Assignment: The entire listing below is to be written out exactly, minus the pictures.

Records to use:
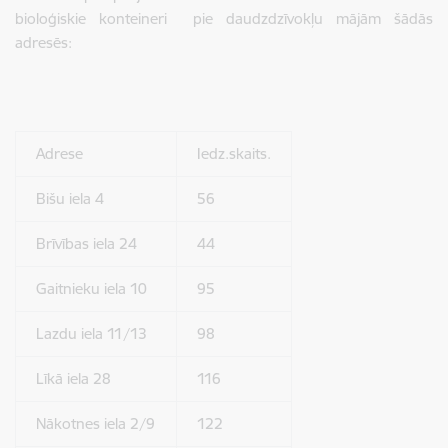
bioloģiskie konteineri pie daudzdzīvokļu mājām šādās
adresēs:
Adrese
Iedz.skaits.
Bišu iela 4
56
Brīvības iela 24
44
Gaitnieku iela 10
95
Lazdu iela 11/13
98
Līkā iela 28
116
Nākotnes iela 2/9
122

Task solution:
bioloģiskie konteineri pie daudzdzīvokļu mājām šādās
adresēs:
Adrese
Iedz.skaits.
Bišu iela 4
56
Brīvības iela 24
44
Gaitnieku iela 10
95
Lazdu iela 11/13
98
Līkā iela 28
116
Nākotnes iela 2/9
122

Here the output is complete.